China’s Premier Li Keqiang wants to give the Chinese faster, cheaper Internet access to help fuel the country’s e-commerce obsession and bolster the economy. Though China’s average browsing speeds are still below the global average, the country has made strides in providing faster connections to current users.

Premier Li introduced China’s “Internet Plus” action plan at a press conference during an annual legislative session last week. Making clear he was disappointed with the state of China’s Internet, he said, “It is difficult to imagine how underdeveloped our information infrastructure is.

China’s Internet speeds are well below other those of Asian nations and economic competitors. According to data provided by Internet research and strategy firm Akamai Technologies and business solutions provider China Net Center, the average speeds attained in neighboring countries like South Korea and Japan are more than quadruple China's. The special administrative region of Hong Kong, which sits just south of the mainland, boasts the second-highest average Internet speed in the world.

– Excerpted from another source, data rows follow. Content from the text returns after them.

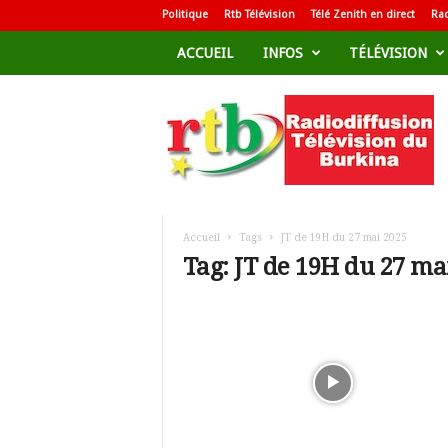
Politique
Rtb Télévision
Télé Zenith en direct
Rad
ACCUEIL
INFOS
TÉLÉVISION
R
a
d
i
o
d
i
f
Accueil
Tags
JT de 19H du 27 mai 2025
f
Tag: JT de 19H du 27 ma
u
s
i
o
n
T
é
l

Still, China has shown improvement. China Net Center data shows that in just one year, China was able to increase the percentage of geographical areas with access to the highest available Internet speed in the country by 20 percent.

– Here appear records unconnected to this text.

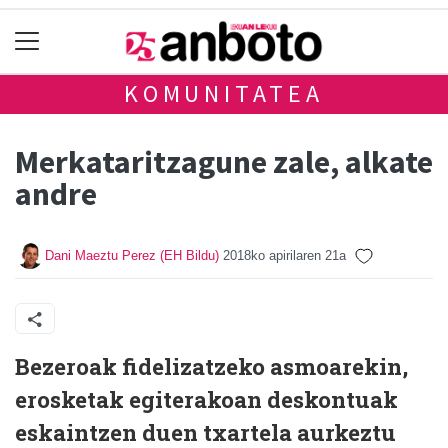
KOMUNITATEA
Merkataritzagune zale, alkate
andre
Dani Maeztu Perez (EH Bildu)
2018ko apirilaren 21a
Bezeroak fidelizatzeko asmoarekin,
erosketak egiterakoan deskontuak
eskaintzen duen txartela aurkeztu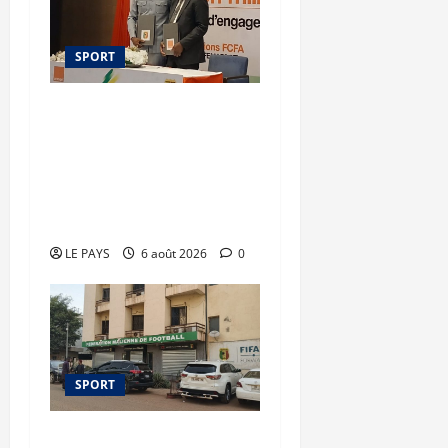
SPORT
Orange Mali –
FEMAFOOT : 200 millions
de FCFA supplémentaires
pour le nouveau
sélectionneur
LE PAYS
6 août 2026
0
SPORT
FEMAFOOT : plusieurs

Li was also critical of pricing for mobile Internet service, which can run from 100 yuan to 600 yuan a month for 3G service depending on phone plans and usage, numbers he called “too expensive.”

Li said Internet Plus can play a role in promoting growth. “I am willing to advertise for new businesses including online shopping, express delivery and e-commerce," he said. "They have given a strong boost to employment and consumption for our country.”

As an example of how the Internet can transform a community, he cited Qingyanliu Village, in Yiwu City, a town in the central coast province of Zhejiang where many residents have joined the country’s e-commerce boom: “Some 800 households in the village have registered over 2,800 online stores, which illustrates huge space of entrepreneurship,” Li said.

Li admitted that he himself was a fan of buying online, saying he uses Internet services to buy books.

The long-term goal of Internet Plus is to improve integration of mobile browsing, cloud computing and data with modern manufacturing, in addition to encouraging high quality e-commerce and Internet banking and to help Chinese tech companies expand abroad.

“The construction of the 4G network and speed enhancement will be the main focus of this year and we are committed to provide faster network at lower expense,” the Ministry of Industry and Information Technology said after Li’s press conference.

However, Xiang Ligang, a telecommunications expert and founder of, told the China Daily that attaining those goals was a tall order. "Building a 4G network that covers the entire country requires mammoth investment," he said, "and every carrier is struggling to meet the profit targets set by the state-owned Assets Supervision and Administration Commission." He added, however, that the telecom industry's willingness to open up to private investment would alleviate the strain on carriers' funding.